I don’t know why we forget this so often. I’m guilty of it too. The weird thing is that we look to Paul and James to teach us these things, but they are just telling us what Jesus already did:

25On one occasion an expert in the law stood up to test Jesus. "Teacher," he asked, "what must I do to inherit eternal life?"

26"What is written in the Law?" he replied. "How do you read it?"

27He answered: " 'Love the Lord your God with all your heart and with all your soul and with all your strength and with all your mind'[a]; and, 'Love your neighbor as yourself.'[b]"

28"You have answered correctly," Jesus replied. "Do this and you will live."

29But he wanted to justify himself, so he asked Jesus, "And who is my neighbor?"
(Luke 10:25-29)

Jesus goes on to tell the parable of the Good Samaritan, in which a Jew traveling between Jerusalem and Jericho is robbed and beaten by thieves, who leave him for dead by the side of the road. A priest and a Levite both pass the victim and decide not to help him, but a Samaritan sees the man and takes pity on him.
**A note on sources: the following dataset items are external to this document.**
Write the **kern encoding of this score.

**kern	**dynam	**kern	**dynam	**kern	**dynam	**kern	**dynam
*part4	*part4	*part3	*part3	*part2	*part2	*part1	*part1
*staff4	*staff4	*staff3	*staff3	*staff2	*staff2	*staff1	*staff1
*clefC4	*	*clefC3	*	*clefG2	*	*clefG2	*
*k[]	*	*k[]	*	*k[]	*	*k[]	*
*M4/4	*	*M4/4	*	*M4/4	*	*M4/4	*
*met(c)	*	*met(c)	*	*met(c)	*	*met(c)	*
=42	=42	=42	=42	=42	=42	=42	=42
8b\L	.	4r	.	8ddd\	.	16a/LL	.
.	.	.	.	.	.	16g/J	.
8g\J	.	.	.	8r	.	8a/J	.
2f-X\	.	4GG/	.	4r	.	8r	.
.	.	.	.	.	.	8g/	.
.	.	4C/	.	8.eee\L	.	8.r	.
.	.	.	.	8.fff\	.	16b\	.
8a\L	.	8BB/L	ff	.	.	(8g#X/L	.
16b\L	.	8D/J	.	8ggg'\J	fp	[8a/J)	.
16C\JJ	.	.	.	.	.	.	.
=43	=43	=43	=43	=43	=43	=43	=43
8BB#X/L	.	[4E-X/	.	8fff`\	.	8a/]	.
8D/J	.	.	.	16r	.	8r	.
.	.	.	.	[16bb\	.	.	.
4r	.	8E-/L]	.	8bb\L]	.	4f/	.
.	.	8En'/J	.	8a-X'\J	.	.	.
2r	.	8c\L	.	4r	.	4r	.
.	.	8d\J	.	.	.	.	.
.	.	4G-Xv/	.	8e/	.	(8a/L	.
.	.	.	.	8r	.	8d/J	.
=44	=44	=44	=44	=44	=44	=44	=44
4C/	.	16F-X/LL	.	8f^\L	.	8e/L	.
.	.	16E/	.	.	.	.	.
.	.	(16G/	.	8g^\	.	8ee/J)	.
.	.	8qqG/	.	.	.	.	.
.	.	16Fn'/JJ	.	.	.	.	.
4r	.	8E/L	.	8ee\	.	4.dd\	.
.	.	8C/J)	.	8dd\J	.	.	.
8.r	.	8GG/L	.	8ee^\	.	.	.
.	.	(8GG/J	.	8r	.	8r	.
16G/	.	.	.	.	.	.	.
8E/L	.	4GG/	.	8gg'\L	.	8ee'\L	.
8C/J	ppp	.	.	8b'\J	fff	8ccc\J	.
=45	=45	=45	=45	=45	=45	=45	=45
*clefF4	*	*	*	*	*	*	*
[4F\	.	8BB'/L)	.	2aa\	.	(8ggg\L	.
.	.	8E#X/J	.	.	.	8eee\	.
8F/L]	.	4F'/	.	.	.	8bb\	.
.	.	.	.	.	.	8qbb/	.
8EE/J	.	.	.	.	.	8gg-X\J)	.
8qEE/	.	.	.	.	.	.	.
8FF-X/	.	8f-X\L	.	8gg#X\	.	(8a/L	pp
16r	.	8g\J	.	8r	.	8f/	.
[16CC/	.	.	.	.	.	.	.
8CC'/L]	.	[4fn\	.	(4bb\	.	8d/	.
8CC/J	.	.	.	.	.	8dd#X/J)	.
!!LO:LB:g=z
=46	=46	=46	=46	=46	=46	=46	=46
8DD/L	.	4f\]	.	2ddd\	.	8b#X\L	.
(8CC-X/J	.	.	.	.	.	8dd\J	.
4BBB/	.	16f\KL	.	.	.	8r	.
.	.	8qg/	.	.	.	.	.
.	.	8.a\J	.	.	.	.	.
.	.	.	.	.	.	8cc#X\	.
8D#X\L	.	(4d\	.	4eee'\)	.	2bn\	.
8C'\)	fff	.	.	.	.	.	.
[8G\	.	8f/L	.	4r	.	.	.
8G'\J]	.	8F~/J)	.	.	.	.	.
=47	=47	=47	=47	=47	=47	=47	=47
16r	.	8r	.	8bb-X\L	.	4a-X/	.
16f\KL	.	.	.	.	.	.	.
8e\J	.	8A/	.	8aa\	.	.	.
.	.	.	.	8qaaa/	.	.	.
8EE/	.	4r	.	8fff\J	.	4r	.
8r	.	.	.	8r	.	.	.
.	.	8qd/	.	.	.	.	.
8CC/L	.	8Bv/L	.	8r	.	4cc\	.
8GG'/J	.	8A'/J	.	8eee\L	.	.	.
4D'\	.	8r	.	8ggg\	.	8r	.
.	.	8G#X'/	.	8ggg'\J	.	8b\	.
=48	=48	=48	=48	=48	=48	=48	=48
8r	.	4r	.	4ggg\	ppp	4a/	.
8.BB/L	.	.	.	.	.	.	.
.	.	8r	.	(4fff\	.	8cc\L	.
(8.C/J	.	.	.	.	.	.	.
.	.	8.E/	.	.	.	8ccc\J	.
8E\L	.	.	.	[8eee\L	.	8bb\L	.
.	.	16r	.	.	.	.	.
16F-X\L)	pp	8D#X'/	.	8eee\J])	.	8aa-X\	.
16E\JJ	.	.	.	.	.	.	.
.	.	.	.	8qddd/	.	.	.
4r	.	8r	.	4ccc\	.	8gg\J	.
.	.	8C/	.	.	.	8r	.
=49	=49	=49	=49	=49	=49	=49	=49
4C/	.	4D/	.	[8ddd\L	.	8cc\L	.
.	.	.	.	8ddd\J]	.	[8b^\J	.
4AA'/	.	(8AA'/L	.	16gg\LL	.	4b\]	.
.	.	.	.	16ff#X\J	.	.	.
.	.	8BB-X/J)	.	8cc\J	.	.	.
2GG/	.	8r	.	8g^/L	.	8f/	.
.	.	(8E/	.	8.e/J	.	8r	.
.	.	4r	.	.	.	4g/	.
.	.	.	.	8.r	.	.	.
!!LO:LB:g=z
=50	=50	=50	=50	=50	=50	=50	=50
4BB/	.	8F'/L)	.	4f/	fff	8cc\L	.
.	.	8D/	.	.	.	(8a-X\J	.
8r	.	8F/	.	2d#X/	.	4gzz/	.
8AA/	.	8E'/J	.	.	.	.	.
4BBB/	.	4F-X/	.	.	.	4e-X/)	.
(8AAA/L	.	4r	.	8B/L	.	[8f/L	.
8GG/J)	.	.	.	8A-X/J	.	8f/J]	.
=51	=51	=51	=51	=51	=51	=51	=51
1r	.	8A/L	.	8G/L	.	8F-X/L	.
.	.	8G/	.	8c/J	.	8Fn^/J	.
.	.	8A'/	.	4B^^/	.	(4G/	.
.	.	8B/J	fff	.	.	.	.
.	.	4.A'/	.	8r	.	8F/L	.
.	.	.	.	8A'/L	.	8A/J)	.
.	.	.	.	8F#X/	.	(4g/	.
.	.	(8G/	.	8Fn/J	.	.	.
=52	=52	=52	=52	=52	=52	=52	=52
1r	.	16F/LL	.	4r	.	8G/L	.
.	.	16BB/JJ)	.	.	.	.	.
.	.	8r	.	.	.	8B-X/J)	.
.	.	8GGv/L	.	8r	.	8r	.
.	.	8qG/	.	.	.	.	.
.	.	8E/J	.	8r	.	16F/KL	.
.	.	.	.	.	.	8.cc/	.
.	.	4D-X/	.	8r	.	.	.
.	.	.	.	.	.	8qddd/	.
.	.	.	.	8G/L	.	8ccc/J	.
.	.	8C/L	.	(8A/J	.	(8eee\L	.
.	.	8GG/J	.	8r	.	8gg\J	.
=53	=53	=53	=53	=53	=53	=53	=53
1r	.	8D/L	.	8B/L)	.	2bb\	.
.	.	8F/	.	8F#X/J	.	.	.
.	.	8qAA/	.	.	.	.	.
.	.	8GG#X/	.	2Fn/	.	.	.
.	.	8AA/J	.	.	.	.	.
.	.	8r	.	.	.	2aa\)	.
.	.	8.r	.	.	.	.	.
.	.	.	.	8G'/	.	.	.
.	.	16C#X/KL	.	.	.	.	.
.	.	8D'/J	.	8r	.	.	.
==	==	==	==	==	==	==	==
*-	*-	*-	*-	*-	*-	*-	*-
The Samaritan takes care of the Jew, putting him on his own donkey to get to a safe place to tend to the Jew’s injuries.

This is a radical concept for the Jews listening to Jesus right then: the Jews and the Samaritans hated each other at this time, and helping a Samaritan would probably have been worse than helping a Roman at the time (and you know how much the Jews liked the Romans, since they were occupying Israel at the time). If I understand the law correctly, just touching a Samaritan would make a Jew unclean, something that requires significant ritual and sacrifice to amend.

At the end of the parable, Jesus asks:

36"Which of these three do you think was a neighbor to the man who fell into the hands of robbers?"

37The expert in the law replied, "The one who had mercy on him."
Jesus told him, "Go and do likewise."
(Luke 10:36-37)

Jesus redefines the word “neighbor” in that moment, rescuing it from the warped, earthly notion that we have created for it. What Jesus is saying to the Jews, and to us, is that it doesn’t matter what we think about other races, colors, and cultures. It doesn’t matter what we think about someone’s religious beliefs. Our neighbor isn’t just our friend or the person who lives in the same homogenous neighborhood that we live in; our neighbor is whoever shows mercy on us.

Left to my own devices and mentality, I probably wouldn’t show mercy to many people, so I wouldn’t be a neighbor to many. You might be thinking that no one has been a neighbor to you, in that no one has shown you mercy. But Jesus, God Incarnate, has mercy on you, every single moment that you ask for it. Jesus picks us up from the side of the road, saves us from those who would harm us, and is our neighbor. And then he tells us to show mercy to others, to be a good neighbor to them.

John 13:34 puts it this way: “34"A new command I give you: Love one another. As I have loved you, so you must love one another. 35By this all men will know that you are my disciples, if you love one another."

All people will know that we follow Jesus because of what we do, not through the faith we profess with our mouths. We are saved by grace through faith, but faith without works is dead. Jesus calls us to be neighbors to all, to love one another, and we show our love by doing things for others.

Rich Christians takes on the argument that what we believe is more important than what we do, and Sider explains that faith and works must work in tandem in our lives. In the next few posts, I’ll show you what he says about the typical American Christian and how we can be better stewards. We are to be neighbors to the poor people of this world – as God has shown us mercy, so must we also show mercy to them.